Los veo como se arrojan a sus quehaceres, como consumen su sudor materializando las plegarias y como disfrutan o se relajan con el corto asueto que les permite el fin de semana. Corren, igual que yo, tan inmersos en los ruidos mundanos que a lo largo del día agotan sus cuerpos. Pero ahí, entre ellos, entre sus ojos perdidos y por todos los rincones, siento como destacan un par de luceros colmados de corazón de Mar, que me observan con tanta virulencia que llego a palpar los indicios de su gran profundidad. Sé que tu fidelidad es grande y por ello espero inmerso en gritos silenciosos. Mi Amor, no se consume tu amor, está tan arraigado en mí pecho que se alza bizarro y bello, como árbol engalanado de manto primaveral.

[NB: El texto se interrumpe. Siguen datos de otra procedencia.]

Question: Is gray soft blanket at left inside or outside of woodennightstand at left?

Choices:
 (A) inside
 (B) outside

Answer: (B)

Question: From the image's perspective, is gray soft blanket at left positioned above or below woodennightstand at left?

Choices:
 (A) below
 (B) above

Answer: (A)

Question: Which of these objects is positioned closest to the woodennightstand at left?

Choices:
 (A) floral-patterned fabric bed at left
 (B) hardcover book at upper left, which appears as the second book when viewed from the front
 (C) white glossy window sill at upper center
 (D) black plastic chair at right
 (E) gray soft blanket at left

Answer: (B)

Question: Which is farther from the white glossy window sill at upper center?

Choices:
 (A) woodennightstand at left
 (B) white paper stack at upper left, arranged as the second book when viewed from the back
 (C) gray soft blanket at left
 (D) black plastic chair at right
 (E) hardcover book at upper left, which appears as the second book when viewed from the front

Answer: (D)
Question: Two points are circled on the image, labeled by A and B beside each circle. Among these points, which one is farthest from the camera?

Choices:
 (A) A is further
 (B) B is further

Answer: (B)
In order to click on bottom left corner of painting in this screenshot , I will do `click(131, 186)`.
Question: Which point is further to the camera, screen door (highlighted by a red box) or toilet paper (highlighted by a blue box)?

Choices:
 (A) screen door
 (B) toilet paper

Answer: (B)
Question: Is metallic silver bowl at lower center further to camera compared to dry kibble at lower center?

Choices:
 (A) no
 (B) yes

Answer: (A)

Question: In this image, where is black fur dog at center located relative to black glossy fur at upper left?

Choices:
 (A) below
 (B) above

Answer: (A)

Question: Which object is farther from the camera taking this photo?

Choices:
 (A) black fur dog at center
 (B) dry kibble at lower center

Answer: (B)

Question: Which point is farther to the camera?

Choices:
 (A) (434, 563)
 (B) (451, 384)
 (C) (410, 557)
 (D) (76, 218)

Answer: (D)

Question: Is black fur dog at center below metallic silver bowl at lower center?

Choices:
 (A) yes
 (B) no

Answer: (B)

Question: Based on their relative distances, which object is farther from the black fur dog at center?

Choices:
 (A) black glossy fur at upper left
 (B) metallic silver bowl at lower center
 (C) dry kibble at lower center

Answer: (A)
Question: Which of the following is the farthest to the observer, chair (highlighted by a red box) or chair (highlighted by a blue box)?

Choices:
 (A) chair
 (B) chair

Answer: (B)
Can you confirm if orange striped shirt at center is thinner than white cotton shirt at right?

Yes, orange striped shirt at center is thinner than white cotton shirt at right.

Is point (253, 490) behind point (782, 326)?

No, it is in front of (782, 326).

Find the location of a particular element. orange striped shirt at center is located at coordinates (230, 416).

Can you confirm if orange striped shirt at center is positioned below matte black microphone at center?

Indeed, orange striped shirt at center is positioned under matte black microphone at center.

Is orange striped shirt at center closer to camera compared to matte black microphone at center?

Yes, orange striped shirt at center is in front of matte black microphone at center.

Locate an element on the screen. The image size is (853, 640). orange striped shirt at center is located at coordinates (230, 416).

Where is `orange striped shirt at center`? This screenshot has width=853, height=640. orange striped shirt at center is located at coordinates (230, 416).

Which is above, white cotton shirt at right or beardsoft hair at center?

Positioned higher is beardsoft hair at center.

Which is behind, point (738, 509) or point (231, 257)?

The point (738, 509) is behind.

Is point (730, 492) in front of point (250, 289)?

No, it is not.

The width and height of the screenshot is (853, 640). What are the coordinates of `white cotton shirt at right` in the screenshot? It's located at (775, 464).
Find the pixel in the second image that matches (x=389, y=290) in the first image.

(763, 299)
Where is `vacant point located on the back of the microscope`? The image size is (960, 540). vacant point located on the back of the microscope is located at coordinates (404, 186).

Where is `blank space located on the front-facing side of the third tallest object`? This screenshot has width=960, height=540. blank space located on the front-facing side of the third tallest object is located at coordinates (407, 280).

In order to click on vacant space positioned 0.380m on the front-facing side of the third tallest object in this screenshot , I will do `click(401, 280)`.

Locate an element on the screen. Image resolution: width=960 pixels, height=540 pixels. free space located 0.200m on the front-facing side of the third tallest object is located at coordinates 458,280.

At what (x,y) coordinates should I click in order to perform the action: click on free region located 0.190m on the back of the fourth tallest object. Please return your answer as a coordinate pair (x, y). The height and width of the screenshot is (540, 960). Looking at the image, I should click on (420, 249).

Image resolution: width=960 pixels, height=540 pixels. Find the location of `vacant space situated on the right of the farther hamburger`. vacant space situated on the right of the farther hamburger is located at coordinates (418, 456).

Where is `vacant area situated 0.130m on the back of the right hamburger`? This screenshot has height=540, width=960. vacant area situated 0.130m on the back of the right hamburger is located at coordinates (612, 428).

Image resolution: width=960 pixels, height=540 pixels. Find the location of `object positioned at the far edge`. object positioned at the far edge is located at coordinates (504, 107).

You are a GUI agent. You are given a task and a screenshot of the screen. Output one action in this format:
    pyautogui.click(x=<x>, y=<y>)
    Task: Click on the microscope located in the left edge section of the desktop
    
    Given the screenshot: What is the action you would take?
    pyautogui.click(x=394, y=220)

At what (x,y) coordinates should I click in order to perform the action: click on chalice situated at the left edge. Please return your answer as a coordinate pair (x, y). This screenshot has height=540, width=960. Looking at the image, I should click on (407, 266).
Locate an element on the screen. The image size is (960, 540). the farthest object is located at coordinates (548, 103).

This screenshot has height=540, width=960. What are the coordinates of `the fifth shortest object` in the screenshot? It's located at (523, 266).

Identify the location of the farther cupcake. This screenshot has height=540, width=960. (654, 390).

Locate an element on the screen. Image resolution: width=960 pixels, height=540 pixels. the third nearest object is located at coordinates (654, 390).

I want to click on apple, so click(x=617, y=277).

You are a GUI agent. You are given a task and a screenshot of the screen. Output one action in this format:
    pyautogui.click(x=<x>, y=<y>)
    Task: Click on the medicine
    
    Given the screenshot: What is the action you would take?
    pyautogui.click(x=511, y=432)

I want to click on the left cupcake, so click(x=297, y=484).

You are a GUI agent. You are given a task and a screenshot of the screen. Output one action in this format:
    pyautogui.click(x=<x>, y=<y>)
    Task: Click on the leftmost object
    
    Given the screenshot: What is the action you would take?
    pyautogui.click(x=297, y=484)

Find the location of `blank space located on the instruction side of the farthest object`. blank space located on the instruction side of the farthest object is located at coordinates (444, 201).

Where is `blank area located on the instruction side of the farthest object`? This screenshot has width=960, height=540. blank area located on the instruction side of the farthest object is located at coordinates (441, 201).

Dicen que la belleza pasa pronto, mas yo me estimo audaz, con fuerzas suficientes y sobrado optimismo, capaz de mantener emperejilado tu latiente corazón de Mujer. Aspergeré gotas al viento, proveeré el aire con mi voz, aun estés lejos, mi Amor. Timidez y docilidad al hablar y al amar, que se alzará ingrávida, como ese polen que culmina hasta la cimas de las montañas. Diáfana e inmensurable forma de ser que fulge, o al menos lo intenta, como hialina lámpara de cuarzo.
Esta noche te nombraré despacio, hasta quedarme dormido, y mañana me encomiendo en tus brazos, son nuestros intensos deseos, irradiando sobre los tejados nos eclipsaremos juntos, mi Amor.